`FOUR DOGS AND A BONE' RAILS AGAINST HOLLYWOOD

FOUR DOGS AND A BONE Play by john Patrick Shanley. At the Manhattan Theatre Club at City Center.

It's inevitable. Every playwright who hits it big and journeys to Hollywood writes his moviemaking play. From Kaufman and Hart's ``Once in a Lifetime'' to David Mamet's ``Speed-the-Plow,'' writers have been taking their revenge on Tinseltown.

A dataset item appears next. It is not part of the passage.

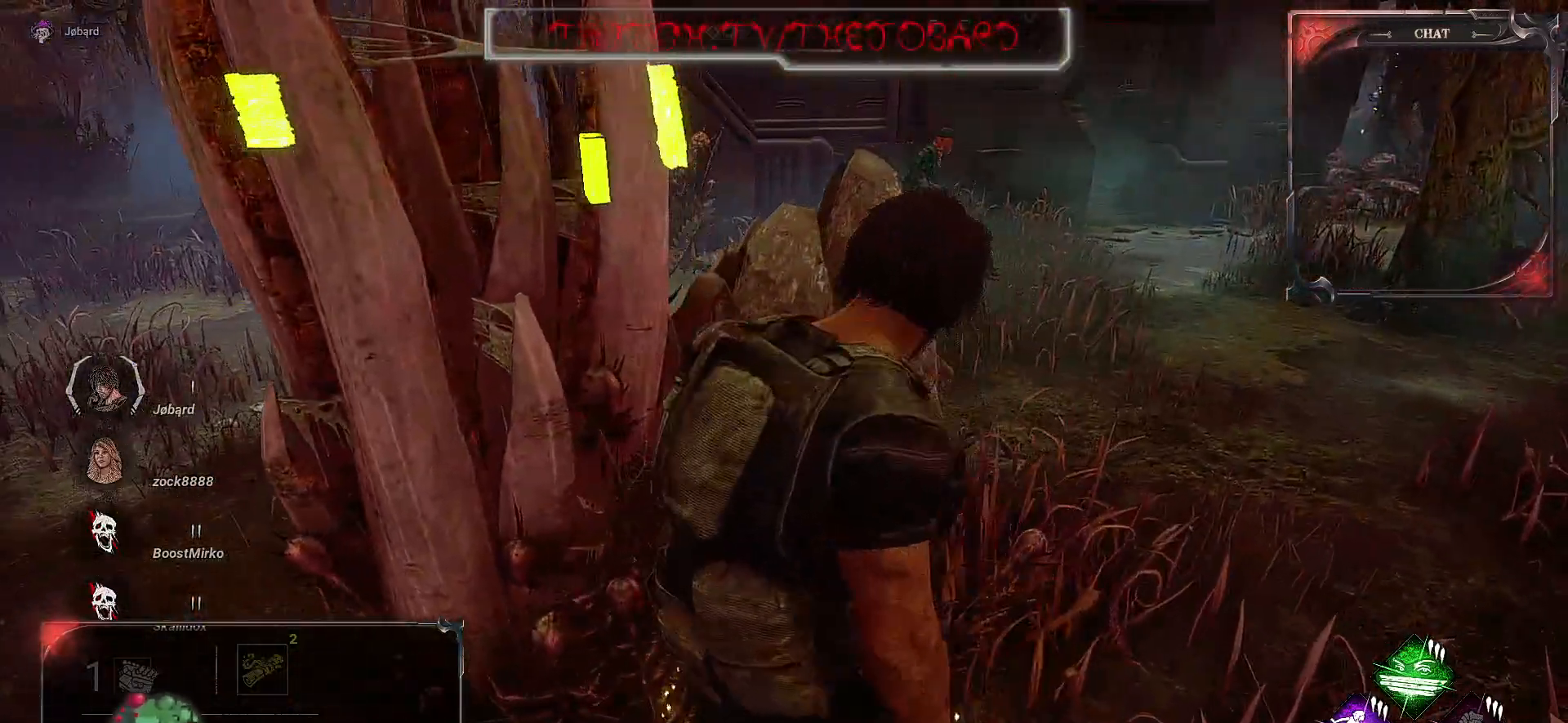
{"keys": ["q"], "mouse": [], "events": [[383, "q", "down"]]}
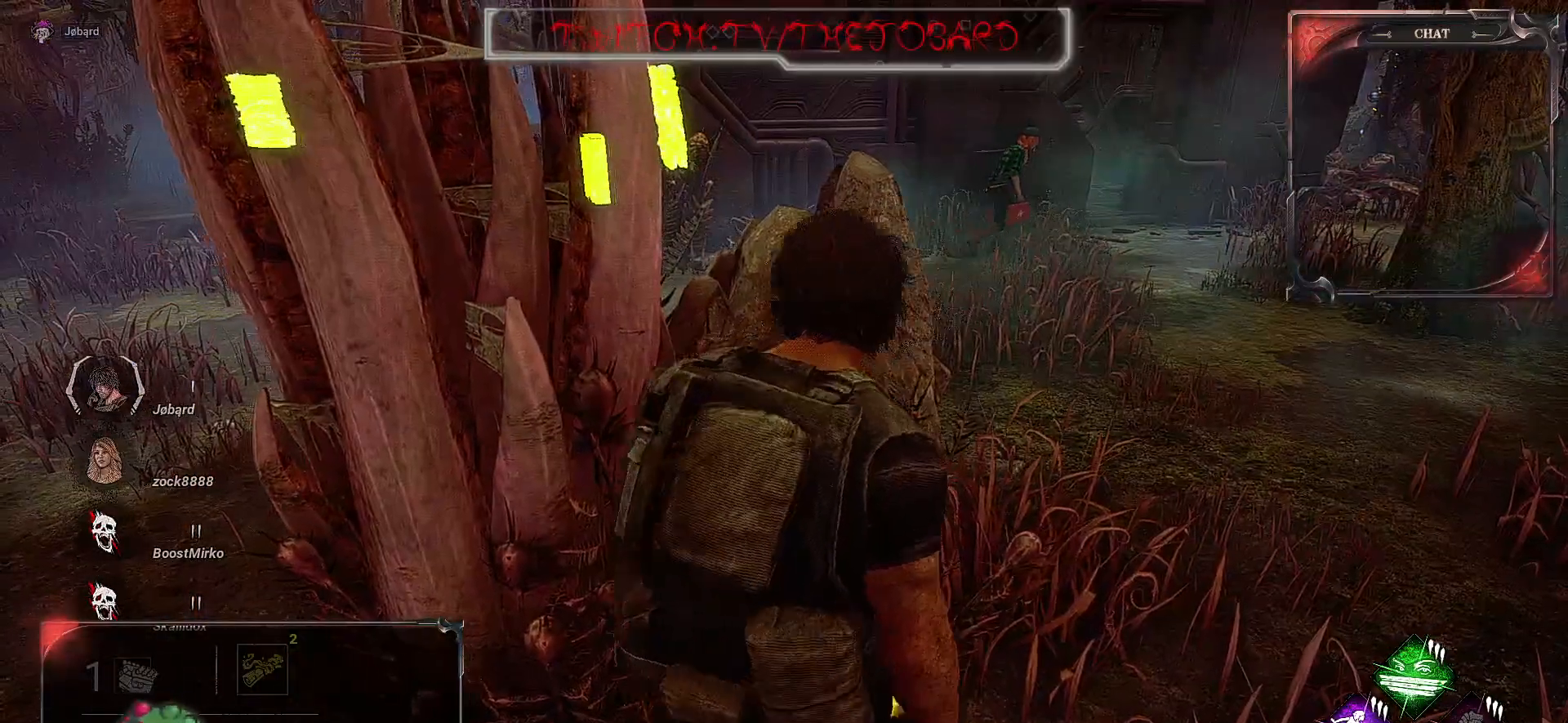
{"keys": ["q", "z"], "mouse": [], "events": [[283, "z", "down"]]}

In the new ``Four Dogs and a Bone,'' John Patrick Shanley has his turn.

Shanley, who first made his mark Off-Broadway with such plays as ``Danny and the Deep Blue Sea,'' has had a movie career ranging from successes like ``Moonstruck'' to failures like ``Joe Versus the Volcano.'' While this latest work, which he also directed, adds up to little more than a series of sketches, they do contain some of the sharpest writing and funniest performances to be seen on a New York stage these days.

The setting is New York, on location for a film whose budget has spun out of control.``Four Dogs and a Bone'' gives us encounters between Bradley, the producer (played by Tony Roberts); Brenda, a young actress desperately scheming to beef up her part (Mary-Louise Parker); Collette, the lead actress aware of Brenda's maneuverings (Polly Draper); and Victor, the scriptwriter of the film (Loren Dean), who doesn't let a little thing like his mother's death interfere with his plans to replace the director.

Each of the characters has an issue: Victor, who wrote the screenplay, won't cut a line from it unless he has to; Brenda, in a bid for sympathy, tells everyone she has been ``incested''; and Collette, who wears skin-tight outfits that would make Madonna blush, thinks she's playing the ``ingenue.''

Shanley, who describes the action as taking place ``not long enough ago'' and ``not far enough away,'' has channeled his bitterness about the film business into a frequently hilarious evening. While lacking in structure and broad to the point of buffoonery, ``Four Dogs and a Bone'' proves that theatrical success is the best revenge.